[Start of Attachment]

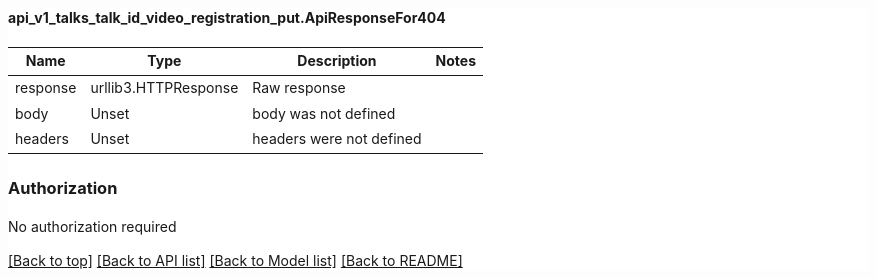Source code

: #### api_v1_talks_talk_id_video_registration_put.ApiResponseFor404
Name | Type | Description  | Notes
------------- | ------------- | ------------- | -------------
response | urllib3.HTTPResponse | Raw response |
body | Unset | body was not defined |
headers | Unset | headers were not defined |

### Authorization

No authorization required

[[Back to top]](#__pageTop) [[Back to API list]](../../../README.md#documentation-for-api-endpoints) [[Back to Model list]](../../../README.md#documentation-for-models) [[Back to README]](../../../README.md)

[End of Attachment]

## Work task
Full transcription without images: please go through the records and repeat them exactly.

## Task solution
Source code

: #### api_v1_talks_talk_id_video_registration_put.ApiResponseFor404
Name | Type | Description  | Notes
------------- | ------------- | ------------- | -------------
response | urllib3.HTTPResponse | Raw response |
body | Unset | body was not defined |
headers | Unset | headers were not defined |

### Authorization

No authorization required

[[Back to top]](#__pageTop) [[Back to API list]](../../../README.md#documentation-for-api-endpoints) [[Back to Model list]](../../../README.md#documentation-for-models) [[Back to README]](../../../README.md)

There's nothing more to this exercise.